For those of you who don't know: University of Wisconsin is facing some dire times. Tenure -- one of the bedrocks of intellectual freedom -- is on the chopping block. And the State governor is systematically dismantling one of the great public universities, creating a situation where many top scholars will probably leave for greener pastures in foreign states or foreign lands.

What my friend wrote on her own Facebook Wall had nothing to do with that. She called attention to the fact that the professoriate in the frame of the picture was entirely white. This was entirely true.

But this prompted a HOW DARE YOU response from another academic -- another female academic who happened to be white: HOW DARE YOU criticize us at University of Wisconsin.

You know where this goes right? It immediately turned into a defensive... THIS IS NOT THE PLACE OR OCCASION TO DISCUSS THIS and quickly morphed into the BUT I'VE GOT SOME BLACK FRIENDS AND I'M INTERESTED IN DIVERSITY defense.

I'm not here to be petty and I have deliberately not named names. But the exchange is an object lesson that we keep having to learn over and over again. You see, minorities often find themselves in this situation -- whether they work in academia or business or government. And they often have to think about the backlash of someone, quite often an ally, who will take offense if they don't tow the line.

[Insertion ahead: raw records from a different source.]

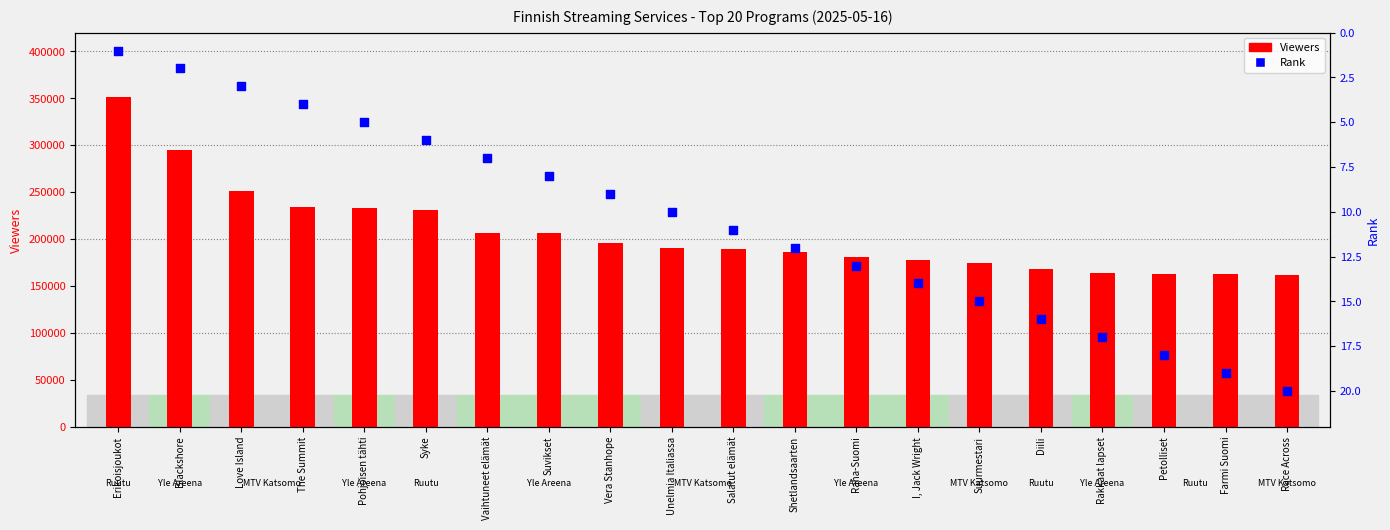

What are all the series names shown in the legend?

Viewers, Rank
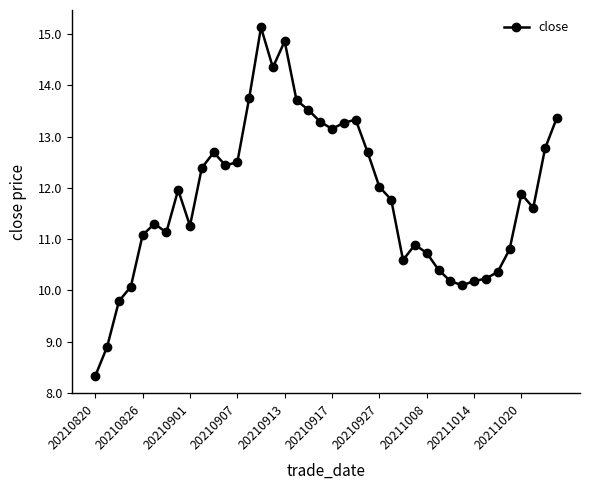

True or false: there are more than 0 points higher than both neighbors.

True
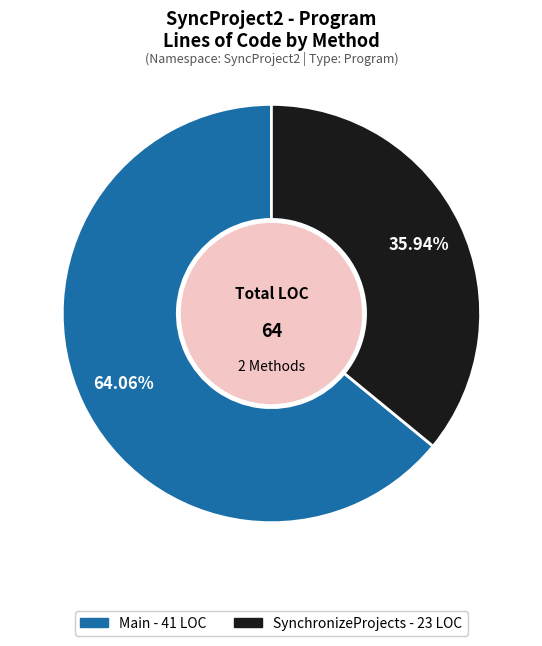

What percentage do SynchronizeProjects and Main together represent?

100.0%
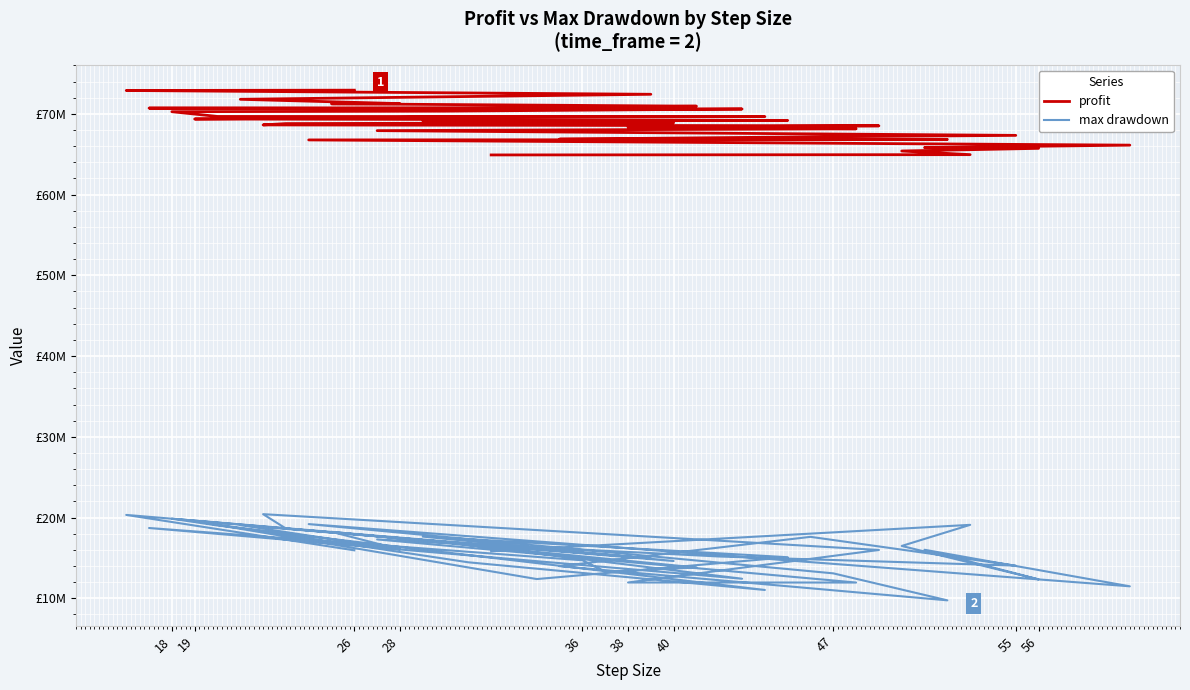

True or false: profit and max drawdown cross at least once.

False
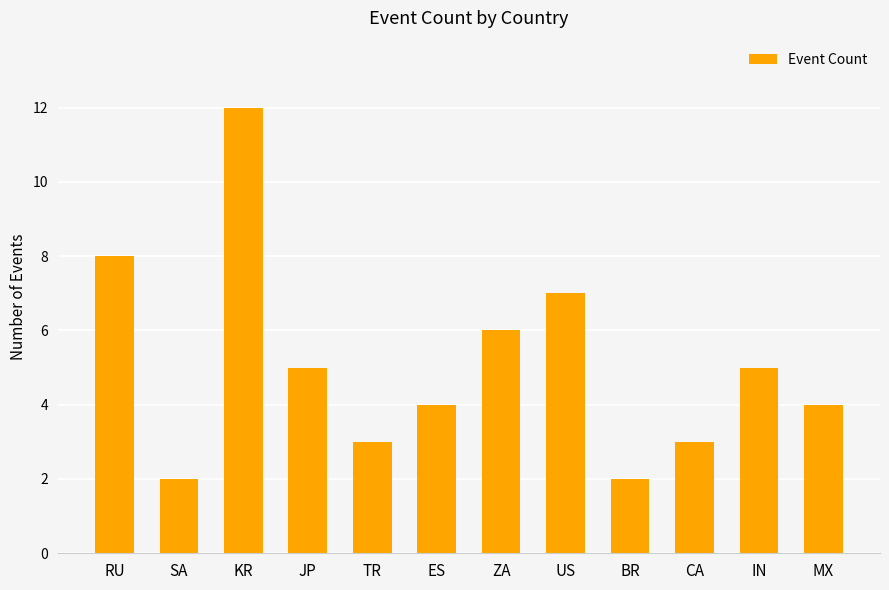

Which category has the highest value across all series?

KR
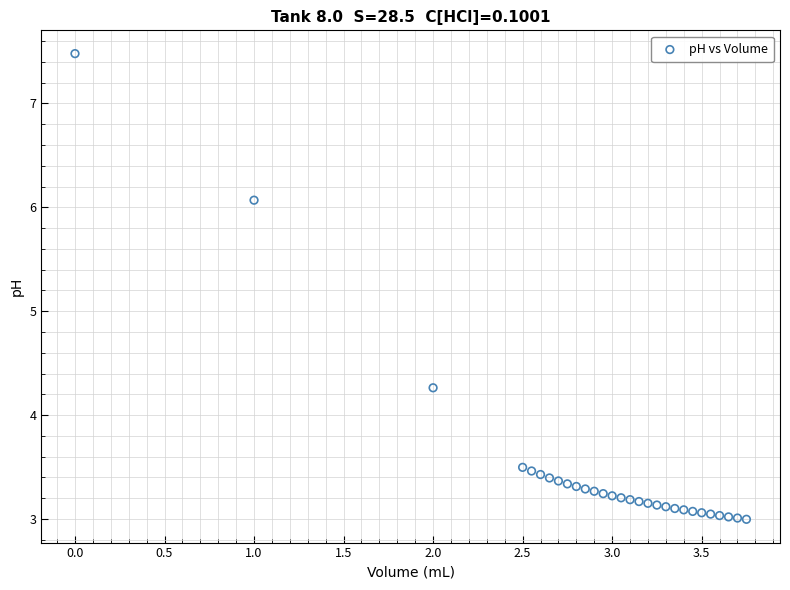

What Y value in the scatter plot is closest to 5?

4.3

Little has changed for the last 150 years. You saw this rhetoric rear its ugly head with the abolitionists who were fighting for the right cause -- the end of slavery. As soon as a black person spoke up and said something like "Maybe this depiction of black people as pitiful savages is not so good, even if we are fighting in the name of abolition" you quickly got HOW DARE YOU.

You saw this, too, with early first-wave feminism-white feminism. Whenever a Chicana sister made whatever timid observation about the condescension is white feminism, there was always the bludgeon of HOW DARE YOU.

The HOW DARE YOU is alive and well today -- an insidious crabgrass that keeps persisting on the lawn of the mind. So, if you as a minority mention that you are not so comfortable with the bombings in Afghanistan, be prepared for the HOW DARE YOU.

If you don't like the representation of women or minorities in Congress, there will always be a man who will point his finger at you and say HOW DARE YOU.

The problem with this kind of thinking is that there is the fallacy of either/or thinking. You either are for us or against us. And this black and white thinking is a way of shutting people down, of reinforcing the power dynamics of the established majority against the voice of the beset minority.